• **Data section**:
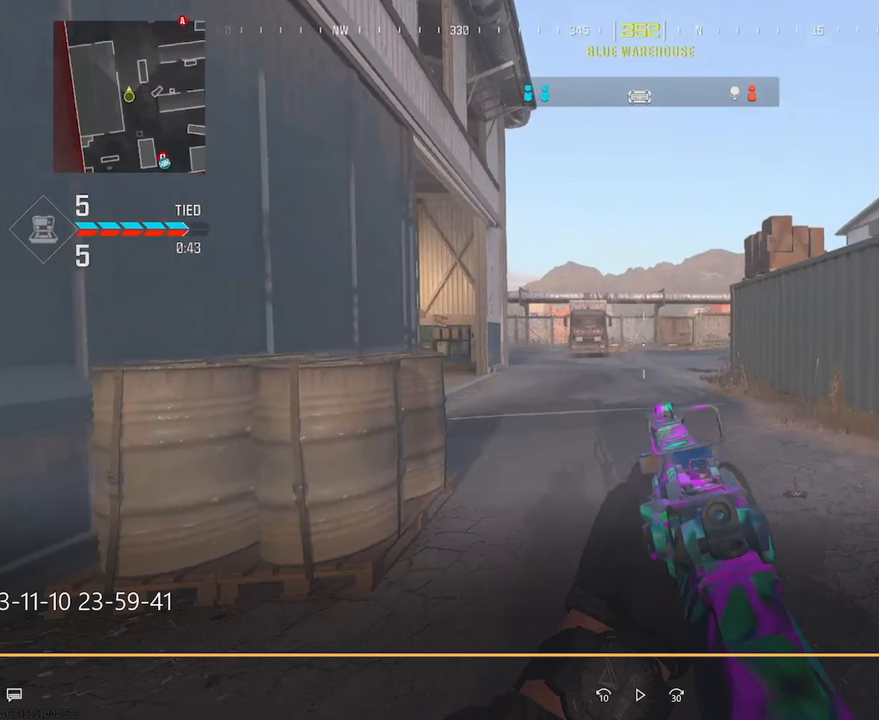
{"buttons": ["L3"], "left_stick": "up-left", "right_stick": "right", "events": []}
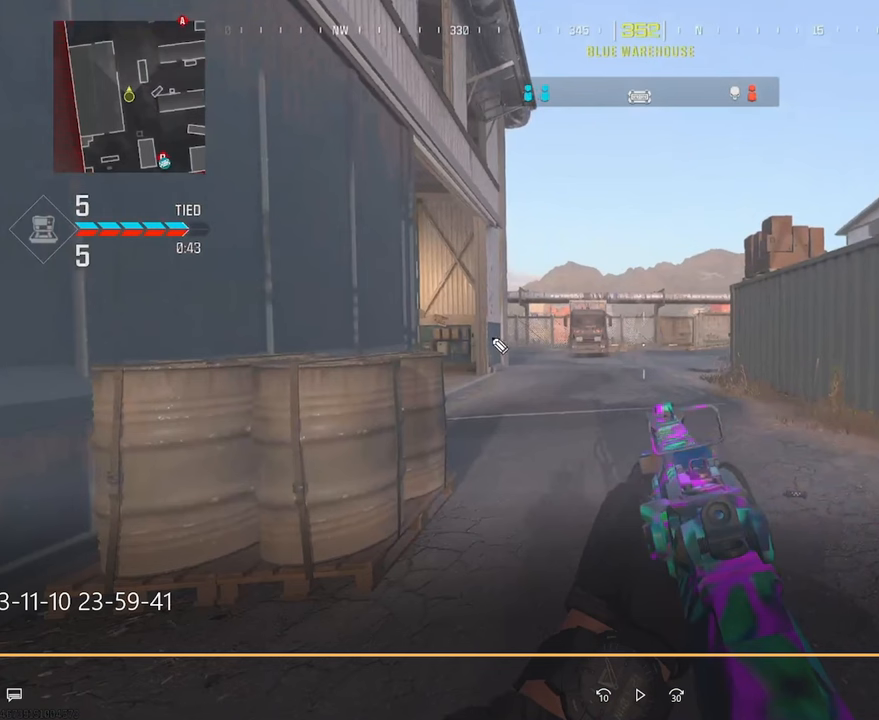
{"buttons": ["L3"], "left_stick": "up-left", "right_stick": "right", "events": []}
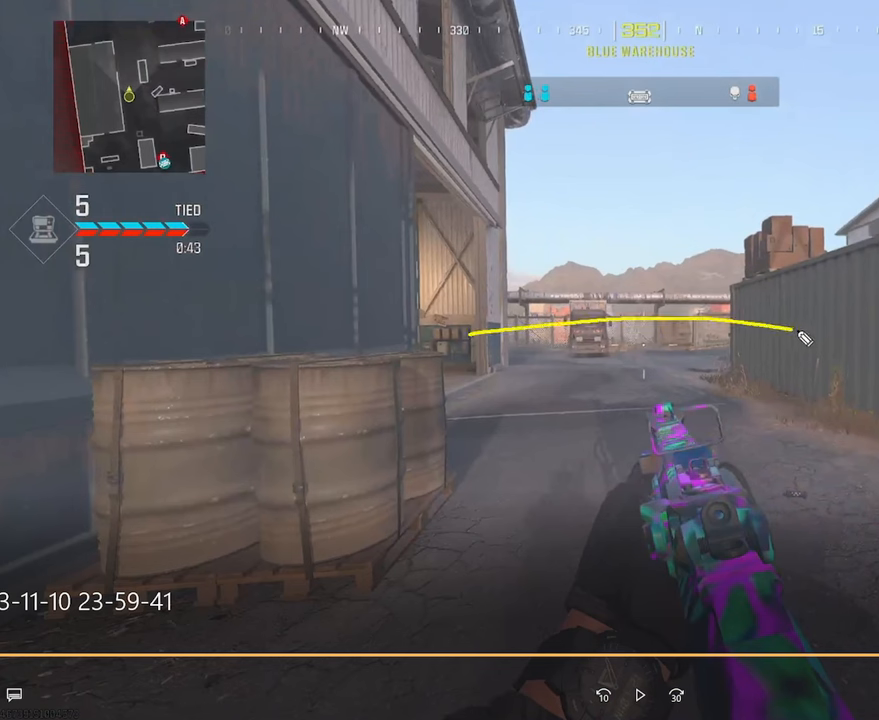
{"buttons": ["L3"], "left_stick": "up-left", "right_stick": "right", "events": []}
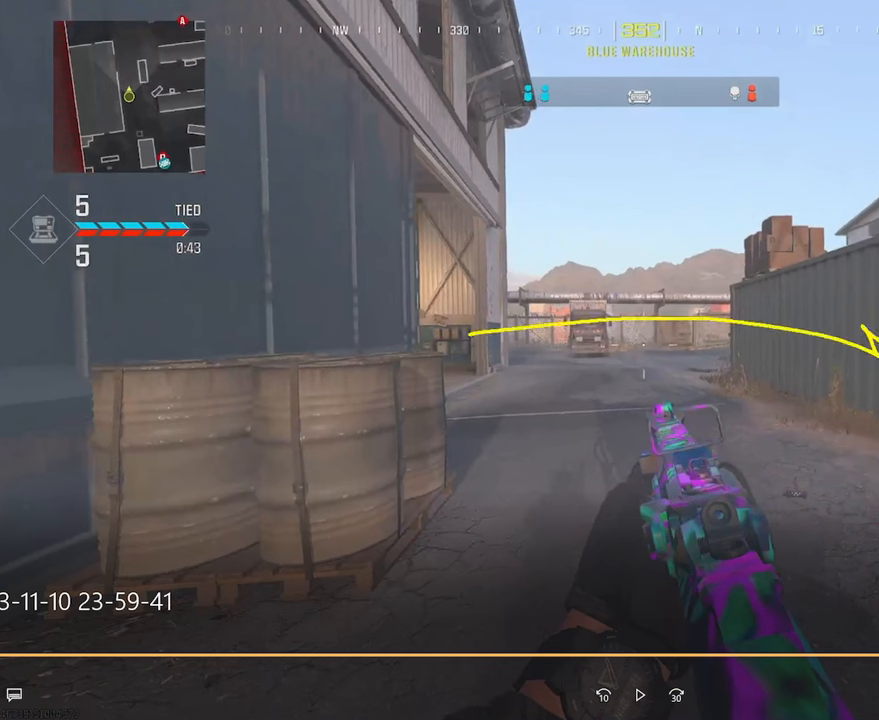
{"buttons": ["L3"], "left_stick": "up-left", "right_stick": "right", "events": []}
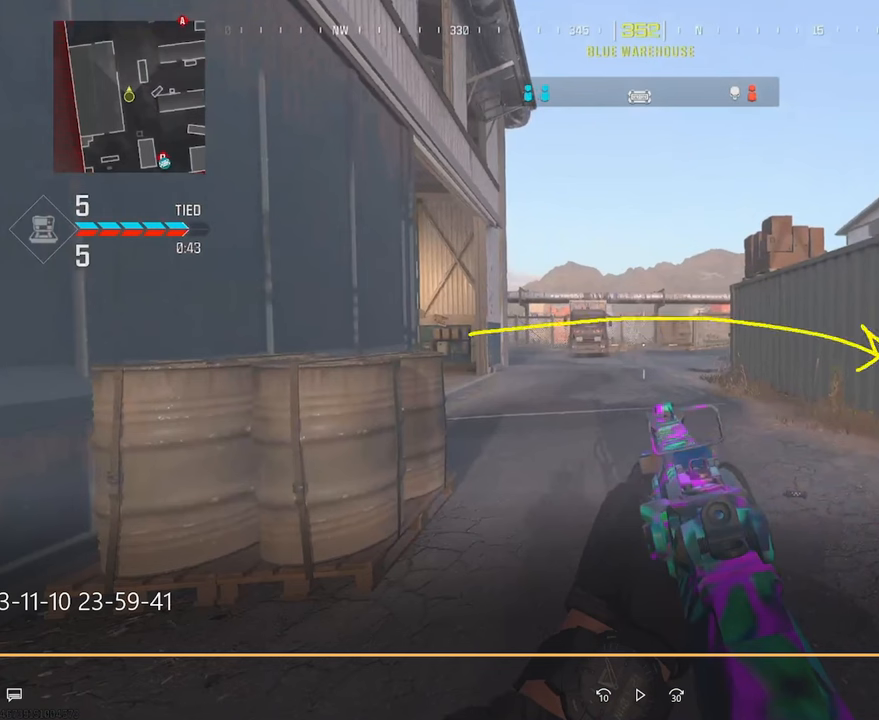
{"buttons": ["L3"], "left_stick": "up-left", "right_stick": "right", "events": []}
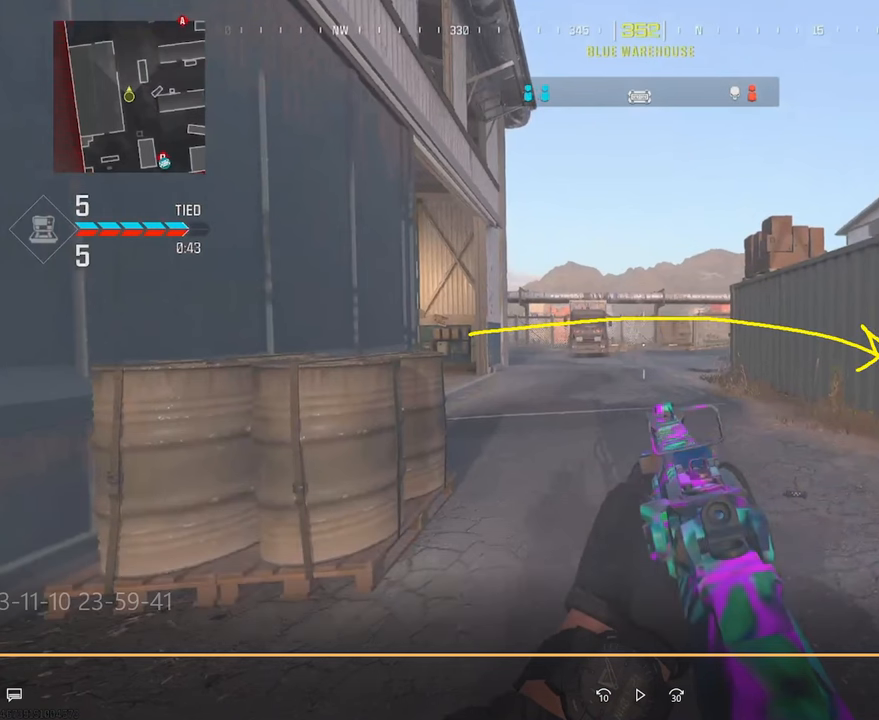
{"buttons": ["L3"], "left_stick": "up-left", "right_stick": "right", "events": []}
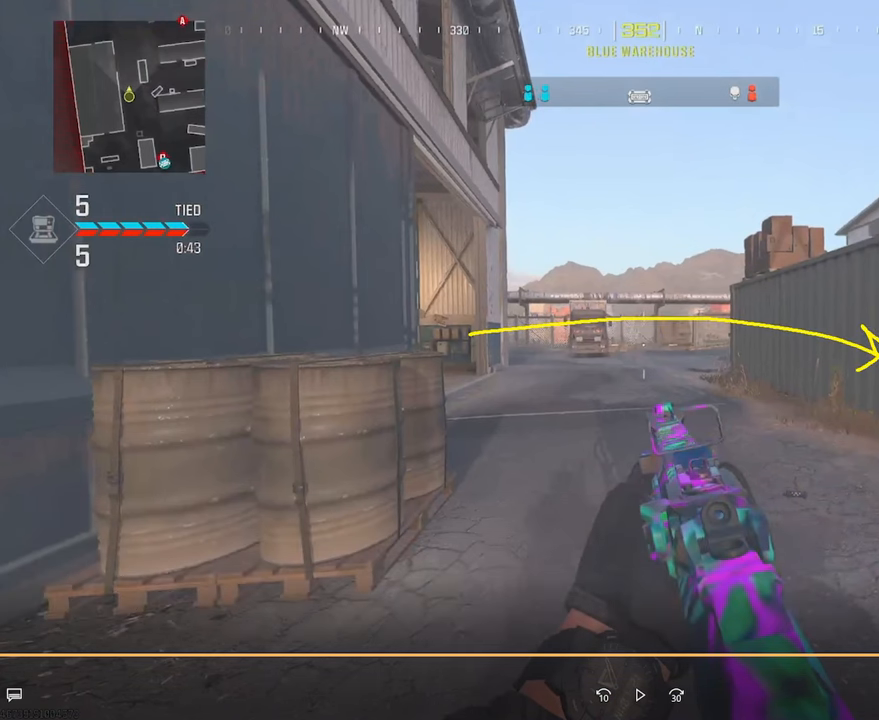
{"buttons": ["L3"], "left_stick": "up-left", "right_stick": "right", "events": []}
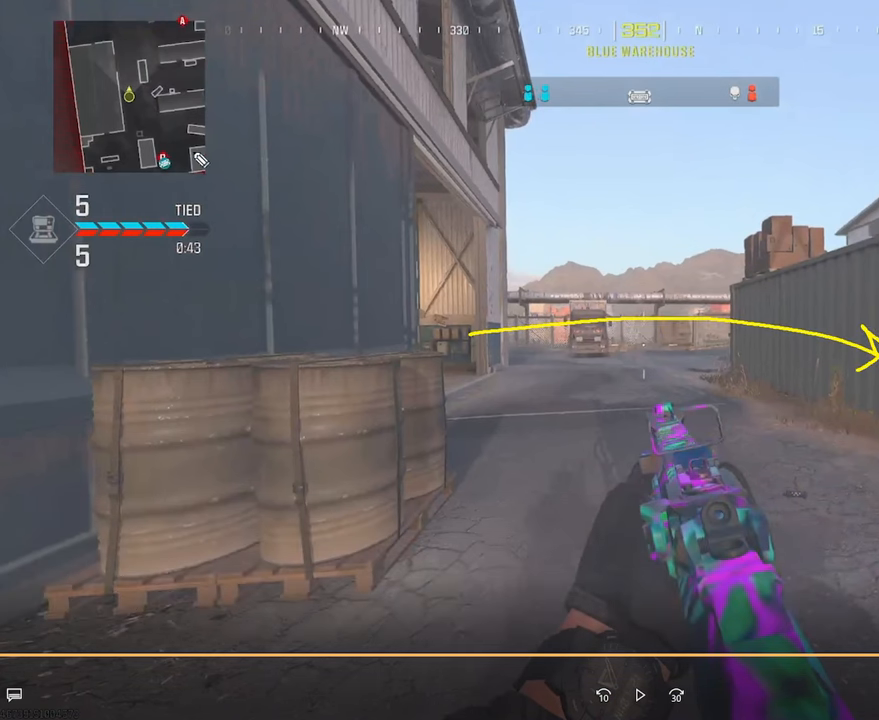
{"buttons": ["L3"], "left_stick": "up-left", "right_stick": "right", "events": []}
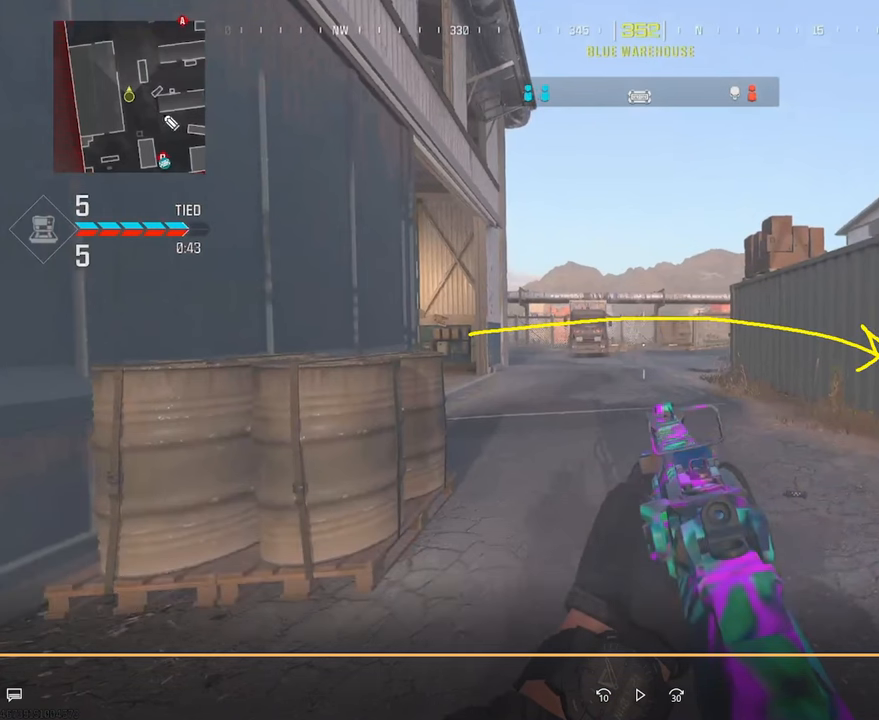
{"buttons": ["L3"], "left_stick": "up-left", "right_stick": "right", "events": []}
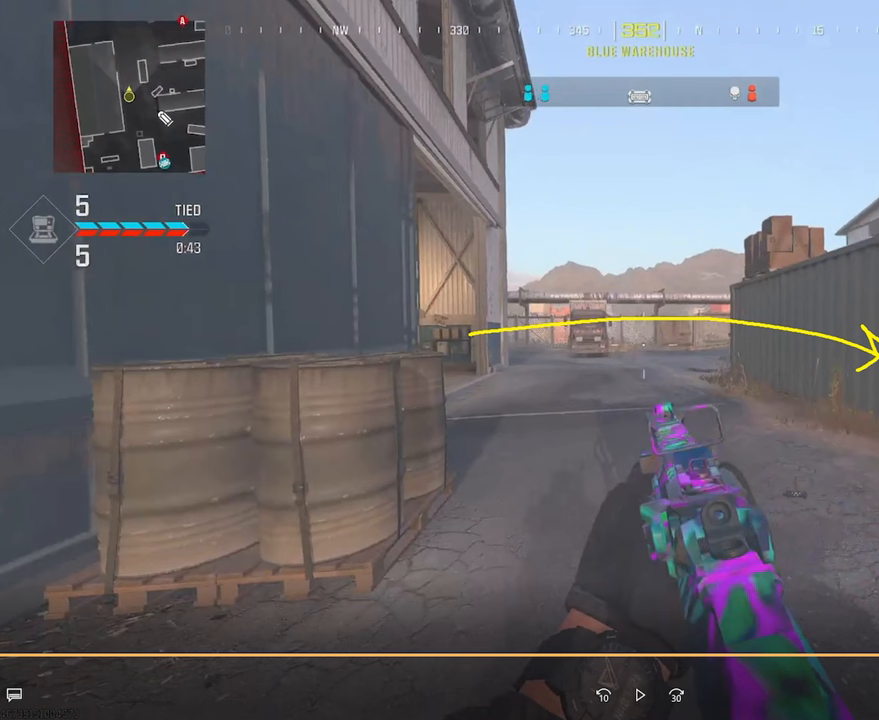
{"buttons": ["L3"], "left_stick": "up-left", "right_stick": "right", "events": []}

• **Problem details**: Leaving aside the pictures, copy the listing above exactly.

• **Result**:
{"buttons": ["L3"], "left_stick": "up-left", "right_stick": "right", "events": []}
{"buttons": ["L3"], "left_stick": "up-left", "right_stick": "right", "events": []}
{"buttons": ["L3"], "left_stick": "up-left", "right_stick": "right", "events": []}
{"buttons": ["L3"], "left_stick": "up-left", "right_stick": "right", "events": []}
{"buttons": ["L3"], "left_stick": "up-left", "right_stick": "right", "events": []}
{"buttons": ["L3"], "left_stick": "up-left", "right_stick": "right", "events": []}
{"buttons": ["L3"], "left_stick": "up-left", "right_stick": "right", "events": []}
{"buttons": ["L3"], "left_stick": "up-left", "right_stick": "right", "events": []}
{"buttons": ["L3"], "left_stick": "up-left", "right_stick": "right", "events": []}
{"buttons": ["L3"], "left_stick": "up-left", "right_stick": "right", "events": []}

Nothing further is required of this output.